Excalibur



 怪盗ルパンの様に相手から堂々名乗り出てくれれば有難いのだが。
 相手にそうするメリットが皆無で自己顕示欲も強くなければ――。
「まぁ普通だったら……暗礁に乗り上げるパターンだよな……?」
『キュィ?(電子音)』
 微かに反応を示す電子音。独り言ちるジュンを猫の眼が注視する。
「天道衛星の映像の一括差し替え。出来ない事はないと思うけど」
「話の途中で悪いんだけれど。鑑識から照合結果が出たみたいよ」
 通話応対をしていたミシェットが、強張った面相で口を差し挟む。
「……何か映っていたの?」
「お花畑が映ってたみたい」
 コズエの問に、ホログラムミシェットが嘆かわし気に頭を抱えた。
「ねぇコズエ。貴女は普段パトロールの間、何を考えているの?」
『キュィ?(電子音)』
 手厳しさを増したミシェットの語調に、コズエが身を硬直させる。
「フライトレコードも差し替えってか。一筋縄じゃいかねーぜッ」
 事情を察知したジュンが諍いを鎮火すべく敢えて声高に釈明する。
「差し替え? ……あぁ、……」
「これ外していい? 結構重量もあるものだし。動き辛くて……」
 得心するミシェットを他所に背負ったバックパックを外すコズエ。
「……おッ?」
 ガシャ――ッ。
 外付け式記録媒体を無造作にジュンに投げつけると、伸びをした。
「重てーだろッ! ってお前さぁ、一体何キロ担いでンだよッ!」
「だってミシェットの命令だから仕方なくって。

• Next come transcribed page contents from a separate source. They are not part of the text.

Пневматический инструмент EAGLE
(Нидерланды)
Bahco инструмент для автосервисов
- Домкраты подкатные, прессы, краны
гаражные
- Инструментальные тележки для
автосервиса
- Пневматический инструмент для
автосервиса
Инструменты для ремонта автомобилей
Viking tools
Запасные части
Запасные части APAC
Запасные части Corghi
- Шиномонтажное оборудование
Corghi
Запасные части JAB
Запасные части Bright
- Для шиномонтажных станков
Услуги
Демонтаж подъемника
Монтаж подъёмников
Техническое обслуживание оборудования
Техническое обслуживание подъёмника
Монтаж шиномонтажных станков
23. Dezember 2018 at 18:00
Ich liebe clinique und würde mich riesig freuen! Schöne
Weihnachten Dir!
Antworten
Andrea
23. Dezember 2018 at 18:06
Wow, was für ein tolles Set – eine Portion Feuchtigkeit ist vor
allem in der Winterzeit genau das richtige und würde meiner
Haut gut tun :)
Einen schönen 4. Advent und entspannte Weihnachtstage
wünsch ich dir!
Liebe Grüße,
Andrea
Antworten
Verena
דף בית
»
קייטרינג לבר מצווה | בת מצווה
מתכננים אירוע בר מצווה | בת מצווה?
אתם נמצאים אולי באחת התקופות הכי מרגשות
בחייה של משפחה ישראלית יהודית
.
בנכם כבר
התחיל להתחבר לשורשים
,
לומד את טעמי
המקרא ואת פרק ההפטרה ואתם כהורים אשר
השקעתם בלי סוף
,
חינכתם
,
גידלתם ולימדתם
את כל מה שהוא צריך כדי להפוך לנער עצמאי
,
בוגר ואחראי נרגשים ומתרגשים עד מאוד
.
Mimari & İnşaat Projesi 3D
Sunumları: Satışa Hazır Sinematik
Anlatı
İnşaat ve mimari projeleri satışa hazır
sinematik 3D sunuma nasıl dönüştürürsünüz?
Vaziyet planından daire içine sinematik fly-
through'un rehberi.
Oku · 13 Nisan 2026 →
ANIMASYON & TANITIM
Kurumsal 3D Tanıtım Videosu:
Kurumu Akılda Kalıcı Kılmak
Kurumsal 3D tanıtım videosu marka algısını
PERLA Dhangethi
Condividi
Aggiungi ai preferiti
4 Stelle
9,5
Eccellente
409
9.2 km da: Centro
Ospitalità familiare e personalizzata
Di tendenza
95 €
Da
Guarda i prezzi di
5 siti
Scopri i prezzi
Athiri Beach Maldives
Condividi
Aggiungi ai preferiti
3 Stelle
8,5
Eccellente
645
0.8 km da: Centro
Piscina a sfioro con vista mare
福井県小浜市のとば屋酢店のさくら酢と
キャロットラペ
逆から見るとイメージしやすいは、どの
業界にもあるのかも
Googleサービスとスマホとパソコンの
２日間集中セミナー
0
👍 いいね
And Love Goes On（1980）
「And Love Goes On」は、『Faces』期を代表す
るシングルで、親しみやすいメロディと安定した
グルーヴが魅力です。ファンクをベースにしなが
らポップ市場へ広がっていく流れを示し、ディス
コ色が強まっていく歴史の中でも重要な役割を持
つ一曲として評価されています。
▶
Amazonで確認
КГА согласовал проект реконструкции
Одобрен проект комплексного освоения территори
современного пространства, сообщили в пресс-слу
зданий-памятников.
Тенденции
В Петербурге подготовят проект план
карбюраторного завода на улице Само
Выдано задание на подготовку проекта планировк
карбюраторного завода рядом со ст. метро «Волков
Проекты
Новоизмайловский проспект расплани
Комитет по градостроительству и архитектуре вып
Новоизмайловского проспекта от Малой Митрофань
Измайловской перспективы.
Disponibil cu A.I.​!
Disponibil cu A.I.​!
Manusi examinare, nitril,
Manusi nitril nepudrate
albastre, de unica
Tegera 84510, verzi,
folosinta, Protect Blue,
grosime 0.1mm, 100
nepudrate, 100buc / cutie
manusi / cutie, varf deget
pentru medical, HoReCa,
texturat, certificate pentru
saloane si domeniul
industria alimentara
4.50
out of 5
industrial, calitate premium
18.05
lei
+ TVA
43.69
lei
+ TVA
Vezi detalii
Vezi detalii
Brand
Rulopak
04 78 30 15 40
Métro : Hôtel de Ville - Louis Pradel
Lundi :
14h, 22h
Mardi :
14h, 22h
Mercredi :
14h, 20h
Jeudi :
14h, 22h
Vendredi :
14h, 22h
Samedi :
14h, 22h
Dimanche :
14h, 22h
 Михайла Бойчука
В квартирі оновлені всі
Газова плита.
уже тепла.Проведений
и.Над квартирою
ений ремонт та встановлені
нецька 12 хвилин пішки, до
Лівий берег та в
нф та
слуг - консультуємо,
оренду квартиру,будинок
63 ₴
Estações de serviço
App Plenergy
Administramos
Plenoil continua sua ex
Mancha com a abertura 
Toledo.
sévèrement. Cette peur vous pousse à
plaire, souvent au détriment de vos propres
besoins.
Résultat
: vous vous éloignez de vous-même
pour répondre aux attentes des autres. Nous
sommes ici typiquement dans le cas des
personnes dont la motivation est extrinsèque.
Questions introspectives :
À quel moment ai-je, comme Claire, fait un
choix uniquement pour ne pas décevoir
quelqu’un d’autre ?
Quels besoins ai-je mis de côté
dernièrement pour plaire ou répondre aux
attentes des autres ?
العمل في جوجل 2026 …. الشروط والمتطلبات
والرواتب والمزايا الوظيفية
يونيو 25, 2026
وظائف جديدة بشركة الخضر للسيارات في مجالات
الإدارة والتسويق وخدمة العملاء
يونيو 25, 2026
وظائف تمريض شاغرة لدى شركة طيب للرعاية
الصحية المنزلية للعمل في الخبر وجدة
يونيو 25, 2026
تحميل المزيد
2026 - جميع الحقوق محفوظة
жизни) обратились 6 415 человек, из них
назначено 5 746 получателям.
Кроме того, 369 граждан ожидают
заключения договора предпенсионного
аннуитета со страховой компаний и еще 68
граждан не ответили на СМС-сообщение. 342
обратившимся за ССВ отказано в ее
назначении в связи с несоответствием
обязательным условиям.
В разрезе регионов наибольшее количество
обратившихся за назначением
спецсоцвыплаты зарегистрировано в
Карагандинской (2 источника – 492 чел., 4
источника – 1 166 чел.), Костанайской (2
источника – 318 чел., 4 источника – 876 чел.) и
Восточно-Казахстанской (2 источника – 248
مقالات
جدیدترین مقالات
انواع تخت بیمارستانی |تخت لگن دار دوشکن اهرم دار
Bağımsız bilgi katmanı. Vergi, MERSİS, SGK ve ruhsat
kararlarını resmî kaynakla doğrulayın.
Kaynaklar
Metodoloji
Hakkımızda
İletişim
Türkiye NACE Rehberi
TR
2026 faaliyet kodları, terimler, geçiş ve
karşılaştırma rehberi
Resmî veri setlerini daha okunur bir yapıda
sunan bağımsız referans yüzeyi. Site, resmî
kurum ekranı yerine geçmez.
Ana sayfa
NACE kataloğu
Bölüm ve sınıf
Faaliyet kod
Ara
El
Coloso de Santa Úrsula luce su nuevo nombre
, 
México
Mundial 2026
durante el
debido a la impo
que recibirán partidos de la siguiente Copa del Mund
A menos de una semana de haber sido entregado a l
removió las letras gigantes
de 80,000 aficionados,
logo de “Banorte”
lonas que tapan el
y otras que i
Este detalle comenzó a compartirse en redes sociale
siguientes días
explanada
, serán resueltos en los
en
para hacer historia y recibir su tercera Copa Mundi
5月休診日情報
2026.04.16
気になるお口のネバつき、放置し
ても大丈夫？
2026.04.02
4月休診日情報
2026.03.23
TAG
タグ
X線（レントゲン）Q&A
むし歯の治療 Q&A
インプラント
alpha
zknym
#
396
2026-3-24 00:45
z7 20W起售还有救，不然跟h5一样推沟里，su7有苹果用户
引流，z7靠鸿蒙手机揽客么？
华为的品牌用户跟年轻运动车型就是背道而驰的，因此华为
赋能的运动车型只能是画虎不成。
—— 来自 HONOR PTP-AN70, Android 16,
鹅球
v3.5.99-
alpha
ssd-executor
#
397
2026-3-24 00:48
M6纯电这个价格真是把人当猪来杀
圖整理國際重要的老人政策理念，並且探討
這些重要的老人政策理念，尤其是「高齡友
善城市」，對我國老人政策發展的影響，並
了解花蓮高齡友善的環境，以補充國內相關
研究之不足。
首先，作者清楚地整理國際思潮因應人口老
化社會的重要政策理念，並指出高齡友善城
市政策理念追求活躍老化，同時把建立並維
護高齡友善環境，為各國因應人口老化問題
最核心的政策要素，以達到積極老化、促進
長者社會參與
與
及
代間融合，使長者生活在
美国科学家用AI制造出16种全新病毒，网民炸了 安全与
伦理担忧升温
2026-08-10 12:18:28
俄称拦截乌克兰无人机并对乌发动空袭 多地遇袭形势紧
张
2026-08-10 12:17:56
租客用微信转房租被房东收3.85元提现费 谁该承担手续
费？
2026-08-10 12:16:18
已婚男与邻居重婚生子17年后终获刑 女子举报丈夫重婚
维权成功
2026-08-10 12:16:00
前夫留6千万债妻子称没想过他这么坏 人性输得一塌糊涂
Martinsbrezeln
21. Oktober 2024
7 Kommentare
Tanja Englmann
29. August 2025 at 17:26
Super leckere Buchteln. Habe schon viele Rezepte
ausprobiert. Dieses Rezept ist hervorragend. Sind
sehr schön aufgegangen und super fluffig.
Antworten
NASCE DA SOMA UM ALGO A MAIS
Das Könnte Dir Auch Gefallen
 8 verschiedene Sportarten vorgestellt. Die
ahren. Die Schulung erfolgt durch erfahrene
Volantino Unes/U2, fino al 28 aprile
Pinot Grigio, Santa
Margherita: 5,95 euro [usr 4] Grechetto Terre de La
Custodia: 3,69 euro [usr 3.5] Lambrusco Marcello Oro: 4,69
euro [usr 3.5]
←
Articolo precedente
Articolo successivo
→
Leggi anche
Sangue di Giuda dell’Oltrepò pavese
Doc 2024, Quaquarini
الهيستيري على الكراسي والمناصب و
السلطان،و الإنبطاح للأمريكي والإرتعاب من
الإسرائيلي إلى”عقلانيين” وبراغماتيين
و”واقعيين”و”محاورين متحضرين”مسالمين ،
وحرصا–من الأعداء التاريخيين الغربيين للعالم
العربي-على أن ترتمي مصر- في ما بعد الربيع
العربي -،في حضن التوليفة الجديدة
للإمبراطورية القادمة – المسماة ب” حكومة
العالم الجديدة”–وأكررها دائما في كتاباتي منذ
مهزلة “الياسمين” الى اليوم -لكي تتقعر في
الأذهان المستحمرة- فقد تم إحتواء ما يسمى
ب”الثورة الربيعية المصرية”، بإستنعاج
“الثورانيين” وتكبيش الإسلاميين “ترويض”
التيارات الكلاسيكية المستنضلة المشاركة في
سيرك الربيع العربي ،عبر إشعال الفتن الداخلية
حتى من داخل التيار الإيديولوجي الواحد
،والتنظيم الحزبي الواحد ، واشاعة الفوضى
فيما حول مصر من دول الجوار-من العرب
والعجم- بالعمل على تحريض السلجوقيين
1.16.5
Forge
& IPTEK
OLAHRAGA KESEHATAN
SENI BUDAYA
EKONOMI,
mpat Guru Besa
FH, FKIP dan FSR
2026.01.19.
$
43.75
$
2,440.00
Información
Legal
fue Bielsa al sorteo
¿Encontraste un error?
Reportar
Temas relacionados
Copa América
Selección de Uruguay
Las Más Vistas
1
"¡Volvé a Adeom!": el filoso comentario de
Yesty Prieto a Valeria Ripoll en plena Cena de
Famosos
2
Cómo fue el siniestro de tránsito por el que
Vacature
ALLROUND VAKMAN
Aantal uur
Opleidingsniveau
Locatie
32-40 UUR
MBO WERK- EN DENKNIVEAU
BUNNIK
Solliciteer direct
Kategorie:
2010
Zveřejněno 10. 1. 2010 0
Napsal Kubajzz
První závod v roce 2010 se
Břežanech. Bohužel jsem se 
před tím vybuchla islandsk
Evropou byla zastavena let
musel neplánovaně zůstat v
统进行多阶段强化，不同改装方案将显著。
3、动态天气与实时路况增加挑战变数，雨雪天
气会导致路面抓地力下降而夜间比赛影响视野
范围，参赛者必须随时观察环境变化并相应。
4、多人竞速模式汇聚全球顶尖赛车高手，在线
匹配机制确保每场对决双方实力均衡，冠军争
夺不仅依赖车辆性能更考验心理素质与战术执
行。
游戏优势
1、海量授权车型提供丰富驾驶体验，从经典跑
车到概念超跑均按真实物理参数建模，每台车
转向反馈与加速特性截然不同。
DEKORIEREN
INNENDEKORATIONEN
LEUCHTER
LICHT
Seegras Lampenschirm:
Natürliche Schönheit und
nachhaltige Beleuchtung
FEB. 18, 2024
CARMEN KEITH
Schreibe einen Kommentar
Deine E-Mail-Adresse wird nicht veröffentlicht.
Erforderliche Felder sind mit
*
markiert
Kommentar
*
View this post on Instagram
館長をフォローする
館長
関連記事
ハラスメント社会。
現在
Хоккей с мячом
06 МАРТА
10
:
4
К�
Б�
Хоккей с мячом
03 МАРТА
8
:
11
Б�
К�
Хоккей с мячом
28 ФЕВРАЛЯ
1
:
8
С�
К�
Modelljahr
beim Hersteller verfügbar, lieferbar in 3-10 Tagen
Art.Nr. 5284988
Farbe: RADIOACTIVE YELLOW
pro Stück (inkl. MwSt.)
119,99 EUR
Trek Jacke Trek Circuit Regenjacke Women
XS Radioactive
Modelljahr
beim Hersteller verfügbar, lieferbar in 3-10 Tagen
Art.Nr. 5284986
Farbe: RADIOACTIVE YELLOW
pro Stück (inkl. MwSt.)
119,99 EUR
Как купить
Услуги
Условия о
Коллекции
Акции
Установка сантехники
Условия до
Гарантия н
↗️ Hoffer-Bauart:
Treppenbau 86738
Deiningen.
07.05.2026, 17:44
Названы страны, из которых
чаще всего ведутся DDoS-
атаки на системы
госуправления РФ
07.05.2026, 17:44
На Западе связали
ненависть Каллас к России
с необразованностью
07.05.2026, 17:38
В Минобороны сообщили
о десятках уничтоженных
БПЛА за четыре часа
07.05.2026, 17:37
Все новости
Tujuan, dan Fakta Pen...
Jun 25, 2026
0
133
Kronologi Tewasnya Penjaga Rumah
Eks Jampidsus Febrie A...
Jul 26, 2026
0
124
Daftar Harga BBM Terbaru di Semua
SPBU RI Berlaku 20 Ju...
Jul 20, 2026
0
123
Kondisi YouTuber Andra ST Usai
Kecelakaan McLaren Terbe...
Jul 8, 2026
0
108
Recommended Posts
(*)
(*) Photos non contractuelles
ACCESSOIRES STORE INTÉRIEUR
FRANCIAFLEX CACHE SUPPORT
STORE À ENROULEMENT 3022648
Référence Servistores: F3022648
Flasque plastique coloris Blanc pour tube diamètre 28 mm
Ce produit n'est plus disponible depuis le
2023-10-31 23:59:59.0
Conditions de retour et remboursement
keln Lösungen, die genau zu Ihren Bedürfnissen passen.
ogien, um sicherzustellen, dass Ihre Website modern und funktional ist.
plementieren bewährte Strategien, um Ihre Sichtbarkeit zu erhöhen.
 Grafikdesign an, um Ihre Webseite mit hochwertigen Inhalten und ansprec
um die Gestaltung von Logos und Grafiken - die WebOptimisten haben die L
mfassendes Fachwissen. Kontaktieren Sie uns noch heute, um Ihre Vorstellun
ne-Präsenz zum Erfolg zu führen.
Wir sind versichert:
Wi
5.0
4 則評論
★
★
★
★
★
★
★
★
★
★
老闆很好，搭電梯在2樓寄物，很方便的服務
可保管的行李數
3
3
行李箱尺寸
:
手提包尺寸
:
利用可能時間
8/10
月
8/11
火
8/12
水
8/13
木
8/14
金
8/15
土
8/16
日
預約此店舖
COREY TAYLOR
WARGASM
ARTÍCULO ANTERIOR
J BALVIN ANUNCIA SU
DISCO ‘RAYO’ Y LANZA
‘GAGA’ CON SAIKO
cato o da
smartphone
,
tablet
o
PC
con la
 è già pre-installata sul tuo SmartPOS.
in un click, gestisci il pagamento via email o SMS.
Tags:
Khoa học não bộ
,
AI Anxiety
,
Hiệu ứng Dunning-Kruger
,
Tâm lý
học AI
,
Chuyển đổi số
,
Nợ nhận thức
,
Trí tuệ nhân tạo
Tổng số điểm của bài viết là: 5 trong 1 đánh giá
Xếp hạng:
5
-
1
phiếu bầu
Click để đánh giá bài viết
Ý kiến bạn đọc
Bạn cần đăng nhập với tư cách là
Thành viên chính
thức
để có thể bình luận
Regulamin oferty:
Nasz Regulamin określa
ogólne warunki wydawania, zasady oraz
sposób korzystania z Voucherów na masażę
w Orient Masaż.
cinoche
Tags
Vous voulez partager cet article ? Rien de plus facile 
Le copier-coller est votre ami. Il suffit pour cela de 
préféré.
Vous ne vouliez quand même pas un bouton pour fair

解るでしょう?」
「ぜんっぜん俺にゃ解ンねーよッ! お前じゃねーンだからッ!」
 背にはカミュ、両腕には今や重量物を抱え、怒声をあげるジュン。



 プシュゥゥ――……ガタンガタン――……。
 何処からともなく聞こえるマイクアナウンスがコンコースに響く。
『――列車ガマイリマス』
 無人のホールのど真ん中で、ガタガタと揺れる黒塗りのビークル。
「もう! 私は人形じゃないんだからっ」
「だからって俺はゴミ箱じゃねーよッ!」
「そういえば、……フライトレコーダーで思い出した事があるわ」
「……ん?」
 コズエと取っ組み合う手を休め、ジュンはミシェットの方を視る。
「昔、大型旅客機が墜落した凄惨な事故があったのだけれど……」
 ミシェットの管理するバベルズタワーは過去歴一覧が一望出来る。
 件の出来事により世界勢力図は刷新。英国勢が隆盛を極めてゆく。
「……あぁ、あったな、そんな事。てっきりサンダーの仕業かと」
「えぇ。関わっていたわ。正確に言うと彼だけじゃないのだけど」
 サンダーが携わった諜報案件の痛ましい爪痕は今も残されている。
「……」
 大天使界の決定事項とはいえ犠牲も大きくジュンは専ら不参加派。
 重要な諜報立案はサンダーが率先して請負っていた記憶があった。
「あん時ァ流石の奴も、……柄になくピリピリしてたッけか……」
「えぇ。貴方達は覚えてる? あの事件で唯一生存者が居た事を」
『キュィ?(電子音)』
 ジュンに馬乗りになったコズエが顔を上げ、眼をパチクリさせた。
「生存者――……」
「……あぁ、……だっけな」
 燃え盛る業炎の中で、救助活動の遅延も影響してか救命率はゼロ。
 その中で奇跡的に生還した男の素性は当時大々的に報道された筈。
「……良く覚えちゃねーが確かソイツ、……木崎、つたッけか?」
 ただ辛うじて名前だけ。顔も年齢も、一切の素性が思い出せない。
 いや思い出せないというよりは、――記憶に残らない容貌だった。
「そう。ただの人間。だけど、彼のその後の消息は不明なのよね」
「監視衛星下で補足不可。生死不明。今何処で何をしてるのか謎」
 素面に戻ったコズエが低調なトークで補足する。ただ活舌は悪い。
「なンつーかさ、幽霊みてーな不気味な奴だな……」
「そうね。ゴーストと渾名して捜索を続けているわ」
「……ッ。……コイツは一筋縄じゃいかねーぞ……」
 もし推論通りだとするなら、とてつもなく厄介な相手だと気付く。
 監視衛星からの電波傍受に対応出来る手練れのハッカー。手強い。